## Objetivo 1:
Mostre cada linha dos registros em que aparece a palavra "kern".

## Texto para leitura:
A ocupação da reitoria da
Universidade Estadual de Maringá pelo Diretório Central dos Estudantes
continua com grande adesão dos acadêmicos. Trata-se da terceira
"invasão" da história da instituição. A primeira foi em
1984 e a segunda em agosto de 2004.
Cada uma foi marcada por
bandeiras e contextos políticos distintos. Segundo relatos de
estudantes de década de oitenta (incluindo meu pai, que era da
Agronomia), a invasão da reitoria de 1984 tinha como propósito maior
derrubar uma taxa de anualidade que era cobrada de todos os estudantes
da universidade. O movimento foi impulsionado pelo sentimento de
redemocratização do país e pela campanha de gratuidade encabeçada pela
União Paranaense dos Estudantes e ganhou amplo apoio de estudantes de
diversos cursos. O resultado, após dias de acampamento dentro da
reitoria, foi a rediscussão da taxa e sua posterior eliminação.
A ocupação de 2004, já no
Goveno Lula, foi coordenada por Tiago Guapo (estudante de História) e
por um grupo de acadêmicos que posteriormente fundou a chapa "
Caminhando".

## Dados brutos:
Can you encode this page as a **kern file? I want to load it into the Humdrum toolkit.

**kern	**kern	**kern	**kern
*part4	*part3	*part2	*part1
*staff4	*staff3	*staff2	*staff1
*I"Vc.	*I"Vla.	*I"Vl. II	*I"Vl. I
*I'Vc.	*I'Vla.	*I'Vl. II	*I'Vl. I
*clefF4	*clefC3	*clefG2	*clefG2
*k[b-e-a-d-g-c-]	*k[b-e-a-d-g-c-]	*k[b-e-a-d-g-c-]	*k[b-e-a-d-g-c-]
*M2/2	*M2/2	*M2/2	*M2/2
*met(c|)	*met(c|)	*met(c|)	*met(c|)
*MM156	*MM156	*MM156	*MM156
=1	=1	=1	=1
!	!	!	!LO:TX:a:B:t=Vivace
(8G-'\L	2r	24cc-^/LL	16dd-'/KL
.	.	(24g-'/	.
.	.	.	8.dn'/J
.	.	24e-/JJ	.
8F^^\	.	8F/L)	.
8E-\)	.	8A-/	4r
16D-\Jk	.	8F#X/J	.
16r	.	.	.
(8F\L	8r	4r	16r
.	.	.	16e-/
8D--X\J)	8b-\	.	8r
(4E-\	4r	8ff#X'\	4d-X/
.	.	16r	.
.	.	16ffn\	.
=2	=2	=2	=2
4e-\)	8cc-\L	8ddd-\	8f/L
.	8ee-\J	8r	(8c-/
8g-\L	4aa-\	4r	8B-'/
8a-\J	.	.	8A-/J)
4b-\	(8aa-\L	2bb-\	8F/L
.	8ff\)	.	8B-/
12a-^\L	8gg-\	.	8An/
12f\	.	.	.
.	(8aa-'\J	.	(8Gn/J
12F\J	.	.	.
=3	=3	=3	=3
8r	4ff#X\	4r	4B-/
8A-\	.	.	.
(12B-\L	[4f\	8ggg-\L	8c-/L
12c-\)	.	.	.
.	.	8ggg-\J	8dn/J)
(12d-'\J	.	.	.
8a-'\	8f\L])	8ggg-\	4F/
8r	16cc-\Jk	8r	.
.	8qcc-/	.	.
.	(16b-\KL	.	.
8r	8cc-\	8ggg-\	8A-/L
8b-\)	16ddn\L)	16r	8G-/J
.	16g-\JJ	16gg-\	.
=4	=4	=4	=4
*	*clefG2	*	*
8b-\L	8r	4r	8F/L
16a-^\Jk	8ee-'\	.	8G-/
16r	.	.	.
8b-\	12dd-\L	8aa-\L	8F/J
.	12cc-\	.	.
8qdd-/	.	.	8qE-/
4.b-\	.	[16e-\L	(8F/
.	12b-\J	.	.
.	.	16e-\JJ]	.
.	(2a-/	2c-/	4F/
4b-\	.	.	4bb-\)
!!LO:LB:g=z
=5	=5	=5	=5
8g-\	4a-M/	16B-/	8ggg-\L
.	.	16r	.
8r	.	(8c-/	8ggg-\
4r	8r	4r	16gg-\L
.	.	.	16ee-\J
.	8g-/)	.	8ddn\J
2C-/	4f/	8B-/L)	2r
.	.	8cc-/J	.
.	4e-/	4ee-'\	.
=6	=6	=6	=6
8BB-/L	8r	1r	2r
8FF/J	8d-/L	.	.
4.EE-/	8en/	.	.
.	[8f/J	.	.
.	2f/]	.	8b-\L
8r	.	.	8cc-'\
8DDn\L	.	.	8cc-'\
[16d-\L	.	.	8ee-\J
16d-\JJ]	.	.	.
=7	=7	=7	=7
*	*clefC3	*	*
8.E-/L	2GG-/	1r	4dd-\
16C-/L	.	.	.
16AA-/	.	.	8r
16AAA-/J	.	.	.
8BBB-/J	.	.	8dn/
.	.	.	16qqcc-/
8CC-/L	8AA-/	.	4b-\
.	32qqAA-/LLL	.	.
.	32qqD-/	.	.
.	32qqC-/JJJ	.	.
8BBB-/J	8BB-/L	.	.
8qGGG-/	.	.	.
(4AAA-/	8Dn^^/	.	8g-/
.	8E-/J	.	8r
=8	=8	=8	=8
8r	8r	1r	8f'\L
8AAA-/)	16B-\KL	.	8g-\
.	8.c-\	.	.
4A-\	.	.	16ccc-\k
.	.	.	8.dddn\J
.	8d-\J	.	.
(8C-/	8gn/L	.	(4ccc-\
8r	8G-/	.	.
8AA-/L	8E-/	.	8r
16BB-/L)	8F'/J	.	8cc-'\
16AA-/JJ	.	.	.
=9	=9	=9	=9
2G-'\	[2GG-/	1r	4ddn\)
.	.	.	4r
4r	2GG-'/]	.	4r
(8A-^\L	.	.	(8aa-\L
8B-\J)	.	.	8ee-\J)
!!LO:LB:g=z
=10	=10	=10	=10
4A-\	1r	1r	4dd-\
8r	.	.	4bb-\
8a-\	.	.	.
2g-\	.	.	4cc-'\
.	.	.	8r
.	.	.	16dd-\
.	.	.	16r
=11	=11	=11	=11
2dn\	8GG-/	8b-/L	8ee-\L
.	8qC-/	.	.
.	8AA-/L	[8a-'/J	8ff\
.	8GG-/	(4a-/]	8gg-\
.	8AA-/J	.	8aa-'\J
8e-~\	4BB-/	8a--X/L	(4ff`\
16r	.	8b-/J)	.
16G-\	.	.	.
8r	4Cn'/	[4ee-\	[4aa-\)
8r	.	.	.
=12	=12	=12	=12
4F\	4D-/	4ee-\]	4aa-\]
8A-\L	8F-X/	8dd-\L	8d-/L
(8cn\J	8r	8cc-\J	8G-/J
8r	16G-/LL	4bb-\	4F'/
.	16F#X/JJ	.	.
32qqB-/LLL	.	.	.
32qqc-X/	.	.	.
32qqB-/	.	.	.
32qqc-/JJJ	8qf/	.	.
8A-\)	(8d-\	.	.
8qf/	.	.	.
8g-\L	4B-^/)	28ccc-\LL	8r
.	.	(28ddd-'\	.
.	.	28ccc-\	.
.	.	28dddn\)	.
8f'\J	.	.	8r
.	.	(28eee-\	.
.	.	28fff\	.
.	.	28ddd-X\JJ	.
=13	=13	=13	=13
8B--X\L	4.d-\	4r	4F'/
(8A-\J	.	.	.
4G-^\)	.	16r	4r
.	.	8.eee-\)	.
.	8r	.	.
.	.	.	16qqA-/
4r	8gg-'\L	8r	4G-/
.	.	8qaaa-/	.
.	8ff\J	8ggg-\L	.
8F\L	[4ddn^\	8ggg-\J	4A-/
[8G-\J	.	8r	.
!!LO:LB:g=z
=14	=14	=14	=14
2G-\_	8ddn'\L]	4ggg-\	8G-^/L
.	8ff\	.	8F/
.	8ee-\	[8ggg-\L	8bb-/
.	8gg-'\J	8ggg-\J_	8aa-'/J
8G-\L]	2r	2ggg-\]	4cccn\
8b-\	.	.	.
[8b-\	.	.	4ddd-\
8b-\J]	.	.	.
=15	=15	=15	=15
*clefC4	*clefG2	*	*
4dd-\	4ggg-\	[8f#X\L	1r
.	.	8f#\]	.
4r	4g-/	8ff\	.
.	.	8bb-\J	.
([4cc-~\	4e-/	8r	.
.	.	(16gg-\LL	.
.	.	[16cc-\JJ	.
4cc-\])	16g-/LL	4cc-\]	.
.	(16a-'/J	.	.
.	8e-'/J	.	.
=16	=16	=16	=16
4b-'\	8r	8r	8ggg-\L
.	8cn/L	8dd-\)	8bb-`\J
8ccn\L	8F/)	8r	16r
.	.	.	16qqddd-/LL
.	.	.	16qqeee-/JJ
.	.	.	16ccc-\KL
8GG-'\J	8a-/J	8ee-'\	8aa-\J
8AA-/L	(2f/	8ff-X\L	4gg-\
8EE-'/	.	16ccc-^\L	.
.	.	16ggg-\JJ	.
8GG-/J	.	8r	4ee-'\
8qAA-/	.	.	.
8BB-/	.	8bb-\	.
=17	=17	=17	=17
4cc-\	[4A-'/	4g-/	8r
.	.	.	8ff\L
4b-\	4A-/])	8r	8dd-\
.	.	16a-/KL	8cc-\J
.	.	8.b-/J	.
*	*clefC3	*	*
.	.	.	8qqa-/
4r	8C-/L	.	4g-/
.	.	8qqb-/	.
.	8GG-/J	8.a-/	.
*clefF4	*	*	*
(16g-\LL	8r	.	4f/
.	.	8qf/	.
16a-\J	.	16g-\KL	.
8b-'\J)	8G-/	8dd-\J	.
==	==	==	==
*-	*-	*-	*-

## Objetivo 2:
Segundo o texto sobre a ocupação da reitoria, qual era o propósito maior da invasão de 1984?

## Resultado correto 1:
Can you encode this page as a **kern file? I want to load it into the Humdrum toolkit.
**kern	**kern	**kern	**kern

## Resultado correto 2:
Derrubar uma taxa de anualidade cobrada de todos os estudantes da universidade.